What the task asks: Using the data below, gather each line that includes the word "cars".

Material shown: Begin

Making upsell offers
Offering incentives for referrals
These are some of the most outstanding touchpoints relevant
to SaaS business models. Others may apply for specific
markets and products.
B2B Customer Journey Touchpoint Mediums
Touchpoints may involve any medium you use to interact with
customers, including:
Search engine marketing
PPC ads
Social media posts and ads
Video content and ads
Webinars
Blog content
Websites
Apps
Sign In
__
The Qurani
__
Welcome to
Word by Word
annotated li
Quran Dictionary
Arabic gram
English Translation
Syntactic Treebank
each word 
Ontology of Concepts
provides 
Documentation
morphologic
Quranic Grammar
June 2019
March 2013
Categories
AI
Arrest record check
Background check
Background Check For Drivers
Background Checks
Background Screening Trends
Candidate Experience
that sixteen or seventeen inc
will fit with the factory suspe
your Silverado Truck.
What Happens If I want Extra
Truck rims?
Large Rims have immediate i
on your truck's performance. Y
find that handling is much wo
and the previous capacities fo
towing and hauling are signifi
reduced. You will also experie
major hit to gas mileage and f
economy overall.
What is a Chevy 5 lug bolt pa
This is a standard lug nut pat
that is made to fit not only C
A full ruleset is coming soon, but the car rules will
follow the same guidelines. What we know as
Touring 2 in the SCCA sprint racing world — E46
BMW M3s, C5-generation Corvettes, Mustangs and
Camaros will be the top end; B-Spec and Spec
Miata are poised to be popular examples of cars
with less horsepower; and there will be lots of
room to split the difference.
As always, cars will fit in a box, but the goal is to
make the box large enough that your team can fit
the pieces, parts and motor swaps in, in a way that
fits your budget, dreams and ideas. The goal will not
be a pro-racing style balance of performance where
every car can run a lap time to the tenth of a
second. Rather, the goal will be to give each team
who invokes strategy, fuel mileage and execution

Material shown: End
Material shown: Begin

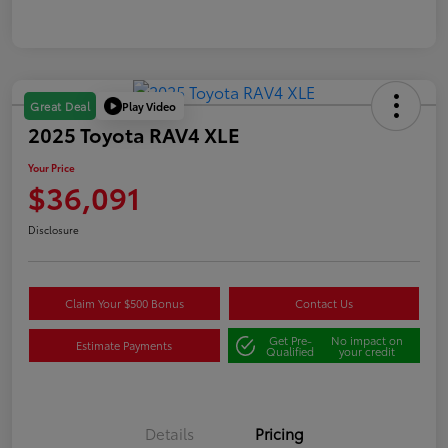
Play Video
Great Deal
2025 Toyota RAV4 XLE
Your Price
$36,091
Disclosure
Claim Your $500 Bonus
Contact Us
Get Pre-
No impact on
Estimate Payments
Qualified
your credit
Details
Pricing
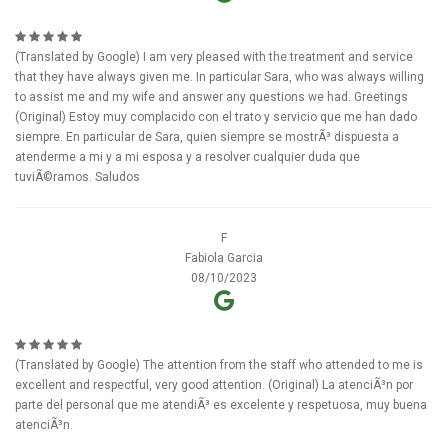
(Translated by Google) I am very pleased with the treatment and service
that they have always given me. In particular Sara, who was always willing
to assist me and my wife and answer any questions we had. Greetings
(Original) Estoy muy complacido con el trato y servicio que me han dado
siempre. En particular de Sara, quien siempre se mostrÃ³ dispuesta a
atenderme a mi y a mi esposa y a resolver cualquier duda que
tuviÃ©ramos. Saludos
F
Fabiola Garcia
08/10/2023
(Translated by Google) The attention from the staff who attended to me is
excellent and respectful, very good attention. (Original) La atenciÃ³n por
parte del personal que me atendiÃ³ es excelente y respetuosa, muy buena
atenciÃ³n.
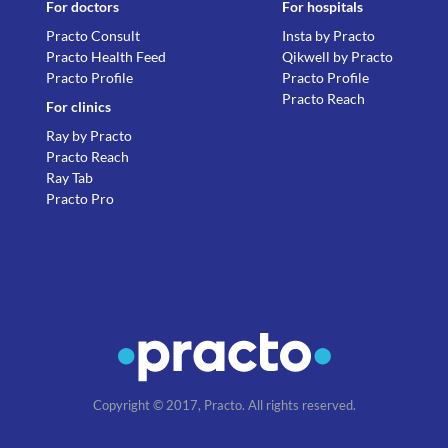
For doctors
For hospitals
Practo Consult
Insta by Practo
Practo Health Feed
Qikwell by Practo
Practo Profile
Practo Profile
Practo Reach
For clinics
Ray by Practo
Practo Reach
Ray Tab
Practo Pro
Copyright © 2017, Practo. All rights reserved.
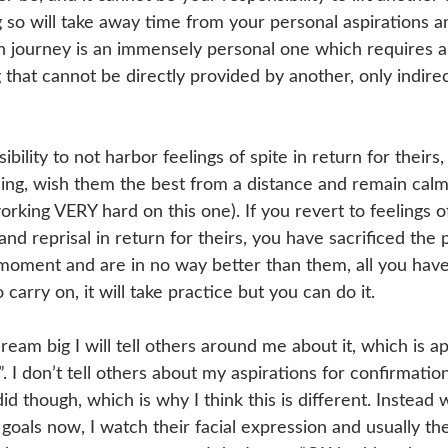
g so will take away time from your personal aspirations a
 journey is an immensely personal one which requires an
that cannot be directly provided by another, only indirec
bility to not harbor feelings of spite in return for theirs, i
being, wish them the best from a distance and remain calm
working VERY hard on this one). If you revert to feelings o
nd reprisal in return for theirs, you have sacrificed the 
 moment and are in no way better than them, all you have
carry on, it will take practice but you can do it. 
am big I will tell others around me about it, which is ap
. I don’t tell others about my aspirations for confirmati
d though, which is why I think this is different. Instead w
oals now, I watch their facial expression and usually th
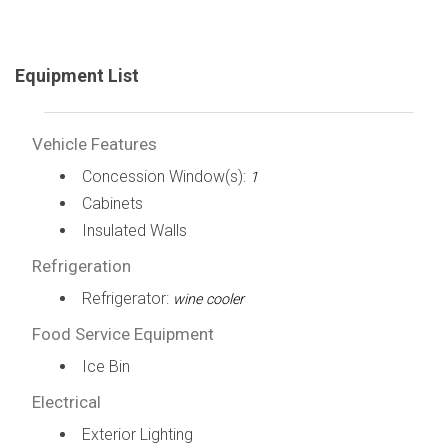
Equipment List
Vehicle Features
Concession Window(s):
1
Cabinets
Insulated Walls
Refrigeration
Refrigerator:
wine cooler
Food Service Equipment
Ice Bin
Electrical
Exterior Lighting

Material shown: End

Your solution:
Miata are poised to be popular examples of cars
As always, cars will fit in a box, but the goal is to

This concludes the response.